What you need to do: All lines in the records below with the word "baseline" must be returned.

Excerpts from a dataset:
★ ★ ★ ★ ★

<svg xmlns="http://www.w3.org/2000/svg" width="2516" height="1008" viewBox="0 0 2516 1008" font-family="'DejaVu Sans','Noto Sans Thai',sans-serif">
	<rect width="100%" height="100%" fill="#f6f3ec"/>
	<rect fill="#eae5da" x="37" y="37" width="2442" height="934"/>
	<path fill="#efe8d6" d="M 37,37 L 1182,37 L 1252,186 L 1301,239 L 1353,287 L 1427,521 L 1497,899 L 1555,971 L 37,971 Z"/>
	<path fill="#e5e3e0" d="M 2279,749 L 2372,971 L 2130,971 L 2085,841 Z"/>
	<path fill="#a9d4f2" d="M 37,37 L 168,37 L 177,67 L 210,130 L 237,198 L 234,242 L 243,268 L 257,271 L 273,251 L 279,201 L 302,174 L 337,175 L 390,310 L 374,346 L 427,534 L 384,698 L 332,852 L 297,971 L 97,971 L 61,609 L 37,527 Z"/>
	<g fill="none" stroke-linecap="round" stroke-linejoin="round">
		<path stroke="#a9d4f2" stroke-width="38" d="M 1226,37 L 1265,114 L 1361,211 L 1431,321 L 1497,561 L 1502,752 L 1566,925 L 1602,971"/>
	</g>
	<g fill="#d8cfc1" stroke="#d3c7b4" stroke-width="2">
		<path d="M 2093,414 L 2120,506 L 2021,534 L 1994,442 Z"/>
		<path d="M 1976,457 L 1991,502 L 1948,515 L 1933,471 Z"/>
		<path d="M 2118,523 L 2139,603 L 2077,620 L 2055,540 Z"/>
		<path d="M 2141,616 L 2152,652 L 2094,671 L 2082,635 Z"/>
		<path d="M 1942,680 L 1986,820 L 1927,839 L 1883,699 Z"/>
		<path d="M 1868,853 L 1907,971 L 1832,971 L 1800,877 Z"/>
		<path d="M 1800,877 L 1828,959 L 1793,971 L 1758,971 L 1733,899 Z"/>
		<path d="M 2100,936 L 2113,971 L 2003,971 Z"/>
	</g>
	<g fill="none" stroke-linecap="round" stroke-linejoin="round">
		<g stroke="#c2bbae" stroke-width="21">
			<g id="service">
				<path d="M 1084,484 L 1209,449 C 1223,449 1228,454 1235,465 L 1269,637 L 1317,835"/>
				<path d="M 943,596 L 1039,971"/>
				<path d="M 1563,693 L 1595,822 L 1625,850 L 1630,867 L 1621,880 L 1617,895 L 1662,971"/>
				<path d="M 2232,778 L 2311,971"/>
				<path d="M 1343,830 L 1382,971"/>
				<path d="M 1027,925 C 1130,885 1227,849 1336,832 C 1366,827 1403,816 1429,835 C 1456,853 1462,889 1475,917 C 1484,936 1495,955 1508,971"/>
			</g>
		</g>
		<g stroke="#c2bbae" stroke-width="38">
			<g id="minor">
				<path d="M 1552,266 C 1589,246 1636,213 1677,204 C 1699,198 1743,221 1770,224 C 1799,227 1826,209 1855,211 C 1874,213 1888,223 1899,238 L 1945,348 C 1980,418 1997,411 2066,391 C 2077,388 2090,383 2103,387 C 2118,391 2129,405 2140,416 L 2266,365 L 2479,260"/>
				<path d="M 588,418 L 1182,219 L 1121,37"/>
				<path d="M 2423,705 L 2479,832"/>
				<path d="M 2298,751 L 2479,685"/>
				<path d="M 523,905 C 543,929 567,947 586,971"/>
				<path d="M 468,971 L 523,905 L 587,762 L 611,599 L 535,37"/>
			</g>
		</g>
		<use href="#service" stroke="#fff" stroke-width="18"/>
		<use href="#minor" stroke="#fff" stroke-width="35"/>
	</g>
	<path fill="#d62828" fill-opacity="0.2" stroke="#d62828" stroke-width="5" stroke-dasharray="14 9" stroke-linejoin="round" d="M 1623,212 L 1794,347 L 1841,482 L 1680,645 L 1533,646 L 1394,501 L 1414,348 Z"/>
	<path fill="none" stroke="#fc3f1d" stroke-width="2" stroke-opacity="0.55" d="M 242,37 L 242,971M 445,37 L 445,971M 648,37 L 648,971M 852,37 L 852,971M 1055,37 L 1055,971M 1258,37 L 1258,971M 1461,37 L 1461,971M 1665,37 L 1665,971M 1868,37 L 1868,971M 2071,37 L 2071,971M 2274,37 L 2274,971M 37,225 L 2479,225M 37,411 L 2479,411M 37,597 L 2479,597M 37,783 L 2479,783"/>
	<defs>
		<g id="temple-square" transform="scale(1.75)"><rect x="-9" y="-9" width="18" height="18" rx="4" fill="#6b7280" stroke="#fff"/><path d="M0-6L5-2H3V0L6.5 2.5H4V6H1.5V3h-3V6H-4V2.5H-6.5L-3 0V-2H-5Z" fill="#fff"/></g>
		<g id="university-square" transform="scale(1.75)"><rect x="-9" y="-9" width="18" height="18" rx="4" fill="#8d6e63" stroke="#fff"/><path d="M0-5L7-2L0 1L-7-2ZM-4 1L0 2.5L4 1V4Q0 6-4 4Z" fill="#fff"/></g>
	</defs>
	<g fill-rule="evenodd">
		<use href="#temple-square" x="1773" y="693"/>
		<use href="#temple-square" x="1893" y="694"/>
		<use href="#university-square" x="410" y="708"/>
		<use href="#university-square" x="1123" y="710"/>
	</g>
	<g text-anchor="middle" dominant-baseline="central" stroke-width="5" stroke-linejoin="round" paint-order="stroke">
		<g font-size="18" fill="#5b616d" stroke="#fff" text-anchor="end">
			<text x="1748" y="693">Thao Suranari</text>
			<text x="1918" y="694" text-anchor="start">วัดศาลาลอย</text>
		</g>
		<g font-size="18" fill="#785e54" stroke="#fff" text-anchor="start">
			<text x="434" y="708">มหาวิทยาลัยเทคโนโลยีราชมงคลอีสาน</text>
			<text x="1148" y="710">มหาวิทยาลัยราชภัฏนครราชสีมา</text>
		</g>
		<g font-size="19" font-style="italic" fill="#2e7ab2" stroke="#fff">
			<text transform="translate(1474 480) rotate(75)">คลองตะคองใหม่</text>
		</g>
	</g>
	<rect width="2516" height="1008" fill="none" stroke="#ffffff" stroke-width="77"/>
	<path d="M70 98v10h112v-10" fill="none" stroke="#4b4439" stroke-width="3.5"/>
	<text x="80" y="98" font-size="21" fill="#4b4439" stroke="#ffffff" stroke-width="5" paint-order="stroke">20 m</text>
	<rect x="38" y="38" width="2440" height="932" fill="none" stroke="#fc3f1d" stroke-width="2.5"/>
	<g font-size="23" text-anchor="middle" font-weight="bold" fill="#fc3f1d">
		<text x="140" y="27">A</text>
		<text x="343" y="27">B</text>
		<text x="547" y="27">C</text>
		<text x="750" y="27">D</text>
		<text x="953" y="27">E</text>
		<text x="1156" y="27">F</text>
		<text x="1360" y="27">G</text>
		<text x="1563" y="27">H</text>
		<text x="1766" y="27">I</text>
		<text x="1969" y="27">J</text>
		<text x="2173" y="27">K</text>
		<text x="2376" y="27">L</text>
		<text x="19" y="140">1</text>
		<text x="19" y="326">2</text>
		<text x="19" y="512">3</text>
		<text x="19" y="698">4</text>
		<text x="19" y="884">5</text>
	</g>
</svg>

★ ★ ★ ★ ★

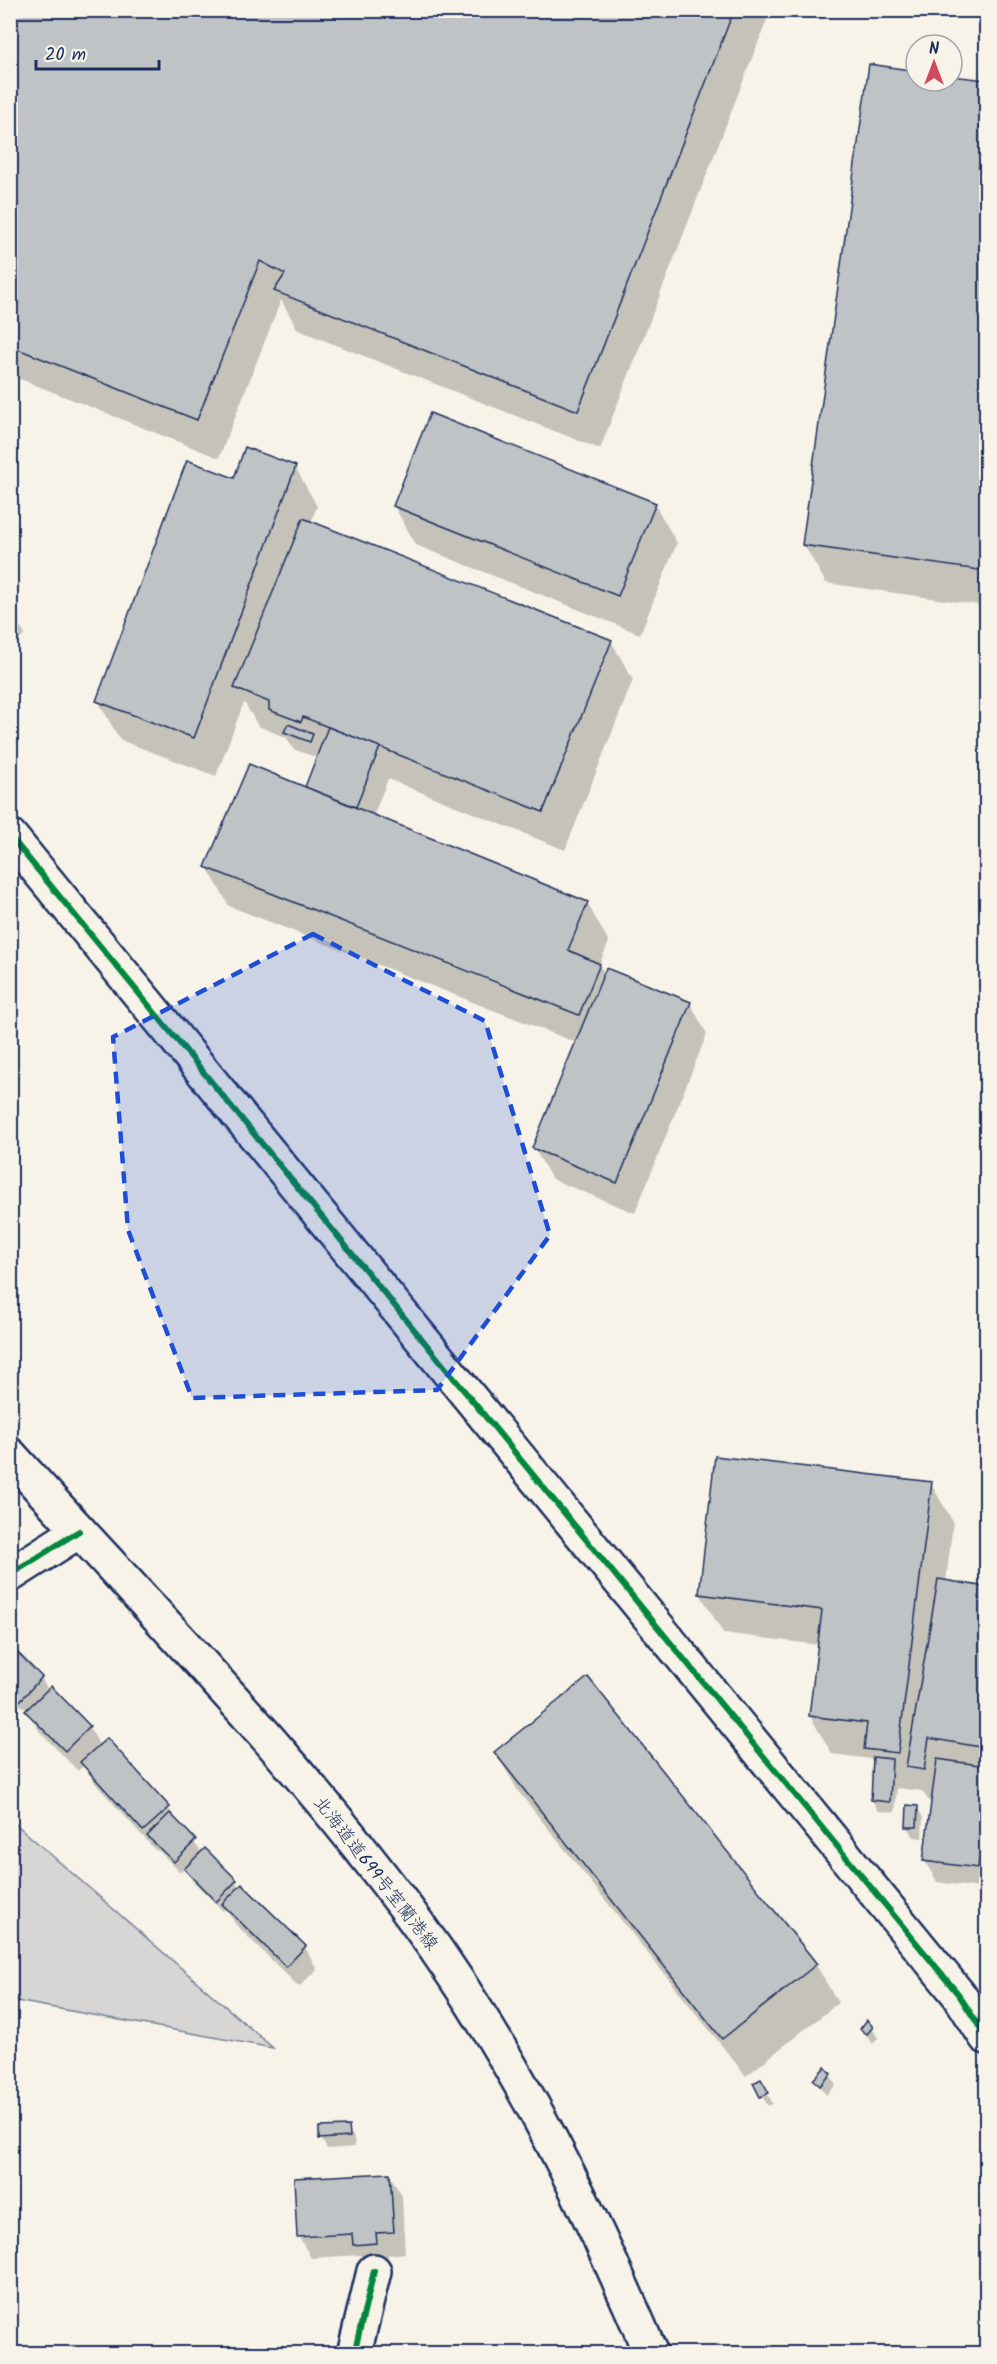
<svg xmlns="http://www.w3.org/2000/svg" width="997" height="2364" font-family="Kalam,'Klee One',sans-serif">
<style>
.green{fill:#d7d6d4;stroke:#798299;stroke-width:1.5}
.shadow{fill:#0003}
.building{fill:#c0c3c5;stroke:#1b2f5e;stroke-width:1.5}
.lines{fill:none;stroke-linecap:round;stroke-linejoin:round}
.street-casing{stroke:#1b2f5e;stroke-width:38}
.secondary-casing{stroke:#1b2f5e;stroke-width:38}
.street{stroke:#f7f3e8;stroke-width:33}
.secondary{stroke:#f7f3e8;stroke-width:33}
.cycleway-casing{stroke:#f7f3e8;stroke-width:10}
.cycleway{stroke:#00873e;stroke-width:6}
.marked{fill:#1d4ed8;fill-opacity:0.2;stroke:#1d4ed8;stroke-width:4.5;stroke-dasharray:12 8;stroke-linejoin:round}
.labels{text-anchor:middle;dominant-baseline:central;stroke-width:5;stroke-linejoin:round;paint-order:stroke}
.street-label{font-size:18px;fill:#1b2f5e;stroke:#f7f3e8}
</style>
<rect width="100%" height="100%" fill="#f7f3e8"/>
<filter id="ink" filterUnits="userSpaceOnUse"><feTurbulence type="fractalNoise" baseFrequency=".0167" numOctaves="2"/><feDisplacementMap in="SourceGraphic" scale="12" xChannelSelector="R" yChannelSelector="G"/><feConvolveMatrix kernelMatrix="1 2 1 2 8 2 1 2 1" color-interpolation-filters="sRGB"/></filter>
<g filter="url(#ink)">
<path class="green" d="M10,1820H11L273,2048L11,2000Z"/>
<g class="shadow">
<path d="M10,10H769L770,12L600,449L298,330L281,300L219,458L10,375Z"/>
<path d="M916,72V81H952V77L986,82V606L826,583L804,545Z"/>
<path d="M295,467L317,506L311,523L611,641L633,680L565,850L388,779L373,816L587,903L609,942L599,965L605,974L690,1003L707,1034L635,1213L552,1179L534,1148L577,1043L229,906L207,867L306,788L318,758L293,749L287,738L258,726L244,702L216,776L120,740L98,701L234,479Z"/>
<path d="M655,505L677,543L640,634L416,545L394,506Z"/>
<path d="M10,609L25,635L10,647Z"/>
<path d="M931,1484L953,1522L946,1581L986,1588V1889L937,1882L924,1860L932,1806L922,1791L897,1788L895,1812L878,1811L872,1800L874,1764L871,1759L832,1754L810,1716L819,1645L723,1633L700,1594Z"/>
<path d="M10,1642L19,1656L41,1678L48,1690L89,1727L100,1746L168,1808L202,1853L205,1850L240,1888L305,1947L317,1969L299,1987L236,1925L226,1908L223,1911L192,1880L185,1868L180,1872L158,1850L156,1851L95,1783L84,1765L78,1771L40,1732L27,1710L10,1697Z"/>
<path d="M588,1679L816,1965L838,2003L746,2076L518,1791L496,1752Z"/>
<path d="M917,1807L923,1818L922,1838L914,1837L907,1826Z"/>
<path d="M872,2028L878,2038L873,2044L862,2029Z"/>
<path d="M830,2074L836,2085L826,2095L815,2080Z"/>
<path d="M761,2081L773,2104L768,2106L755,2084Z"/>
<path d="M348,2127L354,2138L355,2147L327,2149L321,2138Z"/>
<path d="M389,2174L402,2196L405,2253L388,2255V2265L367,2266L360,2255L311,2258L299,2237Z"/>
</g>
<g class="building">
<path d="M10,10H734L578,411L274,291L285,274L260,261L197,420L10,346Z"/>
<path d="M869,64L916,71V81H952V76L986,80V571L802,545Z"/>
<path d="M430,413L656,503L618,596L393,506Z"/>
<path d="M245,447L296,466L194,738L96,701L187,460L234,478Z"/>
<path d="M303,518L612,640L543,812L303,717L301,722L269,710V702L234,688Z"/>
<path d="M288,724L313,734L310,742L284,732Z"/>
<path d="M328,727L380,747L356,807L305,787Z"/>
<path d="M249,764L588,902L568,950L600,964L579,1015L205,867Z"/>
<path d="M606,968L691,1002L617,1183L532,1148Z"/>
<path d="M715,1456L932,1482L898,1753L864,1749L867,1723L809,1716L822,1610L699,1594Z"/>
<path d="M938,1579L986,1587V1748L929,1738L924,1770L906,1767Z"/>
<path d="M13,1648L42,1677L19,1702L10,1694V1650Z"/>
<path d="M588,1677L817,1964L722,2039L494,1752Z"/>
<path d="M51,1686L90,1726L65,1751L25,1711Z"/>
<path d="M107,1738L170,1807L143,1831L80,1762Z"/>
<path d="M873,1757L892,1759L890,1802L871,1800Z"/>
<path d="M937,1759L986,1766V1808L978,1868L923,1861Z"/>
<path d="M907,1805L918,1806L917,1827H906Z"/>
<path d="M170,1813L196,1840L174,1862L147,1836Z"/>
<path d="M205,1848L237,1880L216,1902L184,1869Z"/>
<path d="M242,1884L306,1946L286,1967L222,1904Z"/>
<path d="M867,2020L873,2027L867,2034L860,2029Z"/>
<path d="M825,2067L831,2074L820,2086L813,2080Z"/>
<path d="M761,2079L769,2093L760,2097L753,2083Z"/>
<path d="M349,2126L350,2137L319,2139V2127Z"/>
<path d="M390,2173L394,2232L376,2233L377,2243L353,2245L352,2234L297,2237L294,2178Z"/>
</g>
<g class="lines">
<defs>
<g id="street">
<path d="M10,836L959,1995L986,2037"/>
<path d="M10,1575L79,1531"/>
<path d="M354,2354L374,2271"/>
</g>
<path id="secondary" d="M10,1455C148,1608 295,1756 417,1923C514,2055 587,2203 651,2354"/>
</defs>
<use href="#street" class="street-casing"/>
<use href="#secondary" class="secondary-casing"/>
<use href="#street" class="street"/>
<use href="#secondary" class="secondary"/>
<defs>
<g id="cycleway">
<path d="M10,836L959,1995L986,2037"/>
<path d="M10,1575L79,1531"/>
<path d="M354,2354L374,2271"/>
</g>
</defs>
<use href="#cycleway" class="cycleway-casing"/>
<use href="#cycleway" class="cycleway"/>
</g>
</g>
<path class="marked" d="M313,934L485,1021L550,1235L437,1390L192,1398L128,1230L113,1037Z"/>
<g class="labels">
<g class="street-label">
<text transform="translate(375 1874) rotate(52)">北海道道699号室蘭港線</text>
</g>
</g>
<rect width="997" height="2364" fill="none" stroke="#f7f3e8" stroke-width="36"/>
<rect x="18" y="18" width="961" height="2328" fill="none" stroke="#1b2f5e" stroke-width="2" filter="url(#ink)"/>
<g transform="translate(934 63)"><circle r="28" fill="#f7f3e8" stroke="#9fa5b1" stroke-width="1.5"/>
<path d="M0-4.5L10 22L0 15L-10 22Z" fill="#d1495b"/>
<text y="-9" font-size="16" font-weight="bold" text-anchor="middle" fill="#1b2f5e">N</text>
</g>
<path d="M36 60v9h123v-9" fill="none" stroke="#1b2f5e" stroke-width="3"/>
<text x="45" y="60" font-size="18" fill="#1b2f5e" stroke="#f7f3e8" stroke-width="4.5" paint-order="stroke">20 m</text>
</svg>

★ ★ ★ ★ ★

Result of the exercise:
	<g text-anchor="middle" dominant-baseline="central" stroke-width="5" stroke-linejoin="round" paint-order="stroke">
.labels{text-anchor:middle;dominant-baseline:central;stroke-width:5;stroke-linejoin:round;paint-order:stroke}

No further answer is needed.